=== What is being asked ===
According to the article on Airbnb's job cuts, how many of the company's workers are being let go?

##### Text under study #####

Airbnb is sacking a quarter of its employees as home-sharing demand has collapsed, especially in the holiday sector like in Spain’s Costa del Sol and Costa Blanca areas.
THE property portal has around seven million properties worldwide on its books, many of which are in tourist hotspots like Spain.
The coronavirus pandemic has wiped out demand, and chief executive Brian Chesky has announced that 1,900 of its 7,500 workers are going.
Airbnb is also slashing businesses that do not directly support home-sharing, such as its investments in hotels and air travel.
“We are collectively living through the most harrowing crisis of our lifetime,” Chesky said.
He expected the company’s revenues to drop by at least 50 per cent this year, and have a prediction as to what the world of travel would be like in a post-pandemic era.
Chesky takes the view that travellers will want options that are closer to home and more affordable, and for that reason, Airbnb is cutting back investing in more expensive luxury properties.
“We need to make fundamental changes to Airbnb by reducing the size of our workforce around a more focused business strategy,” he said.
The company boss recently angered many of Airbnb’s hosts when he told guests they could cancel their stays without penalties as international coronavirus lockdowns hit their travel plans.
In early April, Airbnb agreed to pay hosts compensation to make up for some of the money lost to cancellations.
The firm is now letting people who were planning to check in by June 15 to cancel without penalties.

##### Available data #####

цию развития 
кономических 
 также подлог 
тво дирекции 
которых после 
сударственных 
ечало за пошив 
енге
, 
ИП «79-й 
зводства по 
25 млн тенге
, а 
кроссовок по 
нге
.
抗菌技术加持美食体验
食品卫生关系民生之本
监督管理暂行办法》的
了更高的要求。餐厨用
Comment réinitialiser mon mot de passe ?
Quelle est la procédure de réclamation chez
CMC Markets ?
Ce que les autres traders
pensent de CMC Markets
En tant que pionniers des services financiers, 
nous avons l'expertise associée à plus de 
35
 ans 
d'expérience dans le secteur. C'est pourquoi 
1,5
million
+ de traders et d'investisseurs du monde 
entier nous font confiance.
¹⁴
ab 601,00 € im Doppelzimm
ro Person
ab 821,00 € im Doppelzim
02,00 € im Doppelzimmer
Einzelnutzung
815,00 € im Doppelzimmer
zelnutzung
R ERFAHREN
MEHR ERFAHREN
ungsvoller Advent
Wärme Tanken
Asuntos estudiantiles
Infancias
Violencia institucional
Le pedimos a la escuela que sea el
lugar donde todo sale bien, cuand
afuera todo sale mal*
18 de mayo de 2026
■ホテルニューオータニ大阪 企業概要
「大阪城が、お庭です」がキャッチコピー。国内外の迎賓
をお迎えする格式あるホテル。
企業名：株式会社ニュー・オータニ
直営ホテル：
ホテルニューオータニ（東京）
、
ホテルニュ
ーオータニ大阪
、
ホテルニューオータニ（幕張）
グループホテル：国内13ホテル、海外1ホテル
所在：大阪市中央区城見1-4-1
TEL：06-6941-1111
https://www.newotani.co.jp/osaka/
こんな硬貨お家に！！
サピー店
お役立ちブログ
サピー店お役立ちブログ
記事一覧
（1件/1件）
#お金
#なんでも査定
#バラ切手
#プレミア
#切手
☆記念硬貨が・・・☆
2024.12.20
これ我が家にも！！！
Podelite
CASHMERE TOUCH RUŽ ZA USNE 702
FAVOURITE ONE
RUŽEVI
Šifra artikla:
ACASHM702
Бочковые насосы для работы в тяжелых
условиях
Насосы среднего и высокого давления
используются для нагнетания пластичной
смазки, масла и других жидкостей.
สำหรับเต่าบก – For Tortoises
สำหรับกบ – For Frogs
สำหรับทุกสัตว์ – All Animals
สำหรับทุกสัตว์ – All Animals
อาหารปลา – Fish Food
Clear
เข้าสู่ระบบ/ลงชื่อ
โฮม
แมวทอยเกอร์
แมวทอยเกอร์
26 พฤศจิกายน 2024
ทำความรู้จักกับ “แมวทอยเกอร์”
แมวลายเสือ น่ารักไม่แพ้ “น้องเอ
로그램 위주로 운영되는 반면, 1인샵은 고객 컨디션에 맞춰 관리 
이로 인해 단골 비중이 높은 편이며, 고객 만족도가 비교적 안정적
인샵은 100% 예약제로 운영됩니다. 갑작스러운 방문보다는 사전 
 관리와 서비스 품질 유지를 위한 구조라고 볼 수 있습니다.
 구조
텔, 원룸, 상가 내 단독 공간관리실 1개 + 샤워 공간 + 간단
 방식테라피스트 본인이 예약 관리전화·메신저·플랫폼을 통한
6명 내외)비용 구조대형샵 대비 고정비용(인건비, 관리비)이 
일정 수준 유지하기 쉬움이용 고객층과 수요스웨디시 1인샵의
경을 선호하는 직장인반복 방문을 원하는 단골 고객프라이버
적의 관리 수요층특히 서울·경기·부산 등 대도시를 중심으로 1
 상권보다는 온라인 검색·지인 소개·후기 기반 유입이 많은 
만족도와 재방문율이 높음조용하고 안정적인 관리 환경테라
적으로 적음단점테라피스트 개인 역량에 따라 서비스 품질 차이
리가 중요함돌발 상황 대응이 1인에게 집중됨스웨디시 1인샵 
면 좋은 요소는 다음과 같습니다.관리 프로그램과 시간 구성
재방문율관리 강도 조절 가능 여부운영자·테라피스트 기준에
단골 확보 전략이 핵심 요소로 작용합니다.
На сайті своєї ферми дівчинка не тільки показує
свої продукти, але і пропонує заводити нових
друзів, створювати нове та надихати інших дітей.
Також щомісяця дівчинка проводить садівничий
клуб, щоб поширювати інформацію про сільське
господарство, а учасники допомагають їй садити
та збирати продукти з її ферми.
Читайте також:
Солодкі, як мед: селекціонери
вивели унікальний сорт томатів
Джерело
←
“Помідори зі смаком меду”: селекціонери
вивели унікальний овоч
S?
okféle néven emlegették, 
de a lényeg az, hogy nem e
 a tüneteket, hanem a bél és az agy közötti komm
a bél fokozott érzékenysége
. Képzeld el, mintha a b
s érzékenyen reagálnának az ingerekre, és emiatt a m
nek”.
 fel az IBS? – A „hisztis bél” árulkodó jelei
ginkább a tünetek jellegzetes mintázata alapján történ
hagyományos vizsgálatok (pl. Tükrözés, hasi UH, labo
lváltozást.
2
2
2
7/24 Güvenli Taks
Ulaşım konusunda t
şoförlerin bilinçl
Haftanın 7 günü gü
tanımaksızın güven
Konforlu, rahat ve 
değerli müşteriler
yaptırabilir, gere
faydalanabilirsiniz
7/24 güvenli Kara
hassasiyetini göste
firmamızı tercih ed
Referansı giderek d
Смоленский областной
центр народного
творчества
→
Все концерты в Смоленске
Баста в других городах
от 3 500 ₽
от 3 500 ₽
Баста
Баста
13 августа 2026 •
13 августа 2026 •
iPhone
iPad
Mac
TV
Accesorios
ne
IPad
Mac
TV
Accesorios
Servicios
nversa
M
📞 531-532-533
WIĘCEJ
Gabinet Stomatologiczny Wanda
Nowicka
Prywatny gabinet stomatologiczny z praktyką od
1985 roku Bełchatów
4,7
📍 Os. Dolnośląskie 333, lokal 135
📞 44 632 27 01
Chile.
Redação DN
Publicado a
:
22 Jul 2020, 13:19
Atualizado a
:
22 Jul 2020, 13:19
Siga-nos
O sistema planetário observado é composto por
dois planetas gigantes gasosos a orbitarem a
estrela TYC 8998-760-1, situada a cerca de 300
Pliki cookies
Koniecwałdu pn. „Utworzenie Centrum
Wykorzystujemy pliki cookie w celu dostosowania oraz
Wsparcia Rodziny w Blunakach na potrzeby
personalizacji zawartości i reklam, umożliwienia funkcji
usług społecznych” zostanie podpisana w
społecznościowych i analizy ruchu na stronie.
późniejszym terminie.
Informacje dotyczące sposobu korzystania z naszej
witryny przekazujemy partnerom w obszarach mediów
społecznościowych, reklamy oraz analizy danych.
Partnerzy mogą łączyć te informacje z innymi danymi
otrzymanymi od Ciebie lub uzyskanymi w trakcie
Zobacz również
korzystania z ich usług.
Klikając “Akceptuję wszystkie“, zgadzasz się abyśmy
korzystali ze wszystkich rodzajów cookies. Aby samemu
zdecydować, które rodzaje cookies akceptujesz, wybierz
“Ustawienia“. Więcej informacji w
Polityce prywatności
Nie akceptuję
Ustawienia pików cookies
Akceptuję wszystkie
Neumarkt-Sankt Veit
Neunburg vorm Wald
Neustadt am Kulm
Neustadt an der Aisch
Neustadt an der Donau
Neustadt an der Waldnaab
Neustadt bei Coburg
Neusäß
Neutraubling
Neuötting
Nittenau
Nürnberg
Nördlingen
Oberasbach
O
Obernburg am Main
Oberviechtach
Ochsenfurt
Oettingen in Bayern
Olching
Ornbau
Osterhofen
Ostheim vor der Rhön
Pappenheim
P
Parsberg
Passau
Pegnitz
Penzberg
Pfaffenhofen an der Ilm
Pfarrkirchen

#####

=== Reply to the task ===
1,900 of its 7,500 workers.